Details
- Date: June 19, 1938; 88 years ago 12.35 a.m.
- Location: Prairie County, near Saugus, Montana
- Country: United States
- Operator: Milwaukee Road
- Incident type: Bridge collapse
- Cause: Cloudburst

Statistics
- Trains: 1
- Passengers: 155
- Deaths: 49
- Injured: 75

= Custer Creek train wreck =

Train wreck outside of Saugus, Montana

The Custer Creek train wreck (sometimes called the Saugus train wreck) is the worst rail disaster in Montana history. It occurred on June 19, 1938 when a bridge, its foundations washed away by a flash flood, collapsed beneath Milwaukee Road's Olympian as it crossed Custer Creek, near Saugus, Montana, south-west of Terry, killing 49 people.

==Bridge AA-438==

The bridge, number AA-438, was 180 ft long and had been constructed in 1913. It consisted of two 50 ft plate girder spans and five reinforced concrete trestle slab spans carrying the single track across the creek resting on concrete piers. An inspection of the bridge earlier that year had concluded the bridge was in good condition with sufficient rip-rap in place to prevent scouring.

==Custer Creek==

Custer Creek itself normally runs dry for nine months of the year and had never been known to rise to a depth of more than 5 ft. But on the night in question a cloudburst deposited an estimated 4 to 7 in of rain on the area drained by the creek. The previous train had crossed the bridge at 10:15 p.m. at which point the engineer estimated the water to be about 3 or 4 ft deep.
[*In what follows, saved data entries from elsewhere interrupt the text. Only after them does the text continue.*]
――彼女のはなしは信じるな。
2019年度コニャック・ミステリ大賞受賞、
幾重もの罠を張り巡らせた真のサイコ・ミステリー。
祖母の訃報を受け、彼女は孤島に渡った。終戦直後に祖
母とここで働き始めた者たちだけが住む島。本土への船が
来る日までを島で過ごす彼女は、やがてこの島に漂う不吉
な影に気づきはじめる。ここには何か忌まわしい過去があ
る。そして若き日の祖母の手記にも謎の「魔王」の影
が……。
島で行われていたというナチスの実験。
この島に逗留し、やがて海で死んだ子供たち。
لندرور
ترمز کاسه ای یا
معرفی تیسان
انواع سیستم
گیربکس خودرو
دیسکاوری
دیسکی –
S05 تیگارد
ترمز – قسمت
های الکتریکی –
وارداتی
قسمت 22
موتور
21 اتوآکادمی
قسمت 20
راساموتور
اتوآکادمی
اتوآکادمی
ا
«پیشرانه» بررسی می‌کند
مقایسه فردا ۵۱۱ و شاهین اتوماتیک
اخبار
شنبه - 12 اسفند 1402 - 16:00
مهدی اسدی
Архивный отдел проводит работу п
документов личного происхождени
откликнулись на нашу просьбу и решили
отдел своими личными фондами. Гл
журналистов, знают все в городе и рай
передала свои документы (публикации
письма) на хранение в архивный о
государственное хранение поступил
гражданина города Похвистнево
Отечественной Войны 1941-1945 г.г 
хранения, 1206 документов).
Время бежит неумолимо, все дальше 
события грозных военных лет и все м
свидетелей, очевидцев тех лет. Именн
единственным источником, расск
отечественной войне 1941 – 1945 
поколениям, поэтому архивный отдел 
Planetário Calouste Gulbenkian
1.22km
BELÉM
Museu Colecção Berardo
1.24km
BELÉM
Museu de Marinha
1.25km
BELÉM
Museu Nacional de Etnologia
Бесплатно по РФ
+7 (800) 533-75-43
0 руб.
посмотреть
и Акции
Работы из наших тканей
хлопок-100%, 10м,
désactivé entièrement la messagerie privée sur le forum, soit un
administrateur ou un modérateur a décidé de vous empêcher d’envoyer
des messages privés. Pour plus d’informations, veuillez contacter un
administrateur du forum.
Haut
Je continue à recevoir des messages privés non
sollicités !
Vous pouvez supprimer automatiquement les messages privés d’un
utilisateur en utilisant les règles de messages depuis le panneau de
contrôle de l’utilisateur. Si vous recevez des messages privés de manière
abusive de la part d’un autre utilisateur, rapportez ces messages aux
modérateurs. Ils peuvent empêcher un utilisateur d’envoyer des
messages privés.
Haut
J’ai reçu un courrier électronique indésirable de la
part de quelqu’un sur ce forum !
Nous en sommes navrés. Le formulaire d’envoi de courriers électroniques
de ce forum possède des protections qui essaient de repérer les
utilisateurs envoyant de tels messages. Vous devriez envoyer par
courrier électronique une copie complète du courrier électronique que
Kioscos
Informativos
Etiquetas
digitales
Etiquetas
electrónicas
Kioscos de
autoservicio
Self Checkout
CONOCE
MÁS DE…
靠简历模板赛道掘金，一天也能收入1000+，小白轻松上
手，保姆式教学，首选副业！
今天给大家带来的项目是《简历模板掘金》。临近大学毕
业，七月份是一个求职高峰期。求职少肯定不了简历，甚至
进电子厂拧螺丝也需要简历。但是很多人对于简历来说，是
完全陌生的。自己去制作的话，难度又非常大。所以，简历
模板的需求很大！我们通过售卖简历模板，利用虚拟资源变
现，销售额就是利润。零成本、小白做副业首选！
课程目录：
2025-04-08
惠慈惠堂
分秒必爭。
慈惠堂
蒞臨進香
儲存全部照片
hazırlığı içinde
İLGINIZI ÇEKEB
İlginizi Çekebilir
Twenty minutes later, in view of the heavy rainfall experienced the section foreman performed an inspection of the track and estimated the depth of water to be 6 or 7 ft beneath the level of the girders of the bridge (i.e. around 6 ft deep), giving no indication of the trouble to come.

==Olympian==

The westbound Olympian that night was hauled by Class S-2 4-8-4 No.220 and comprised eleven cars. It was traveling from Chicago to Tacoma and carrying 155 passengers when it neared Custer Creek at a speed of 50 mph. There was no water on the track to warn the engineer that beneath was a torrent of water 30 ft high, battering at the bridge foundations, and no brake application was made.

==Wreck==

As the Olympian crossed at 12:35 a.m. the bridge collapsed; the engine and seven passenger cars were thrown into the swollen creek. On the west bank the locomotive and five cars were "piled in a shambles of crumpled steel", killing the engineer and fireman. The wreck happened so quickly that when the body of the engineer was recovered he was still sitting in his seat with his hand on the throttle. "Two other cars ended up deep in the roaring creek". Rescue efforts were mounted by the train crew and uninjured passengers; smashing windows on the partly submerged cars to provide escape routes. Although the official death toll stands at 47, this is an estimate as several bodies were swept into the Yellowstone River, one body being recovered at Glendive 50 mi downstream. 75 people were injured. Newspapers reported the paradox that modern air-conditioned rolling stock required sealed windows, and that the use of shatterproof glass was partially responsible for some deaths.

==Investigation==

The investigation determined that the volume and velocity of water flowing beneath the bridge that night was "much in excess of any that had been experienced before or might be anticipated at this place". The bridge structure was still intact when the train reached it but two of the central piers had been undermined. The weight of the locomotive caused the piers to subside and the bridge to collapse.

== In popular culture ==
The train accident in Marilynne Robinson’s novel Housekeeping bears many similarities to the disaster. Edmund Foster, the protagonists’ grandfather, is driven by a desire to escape the constraints of life in the fictional Idaho town of Fingerbone. This longing leads him to take a job on the railroad. While working on the train, he is killed when it crashes into the local lake, an event that serves as the novel’s founding tragedy and shapes the lives of subsequent generations.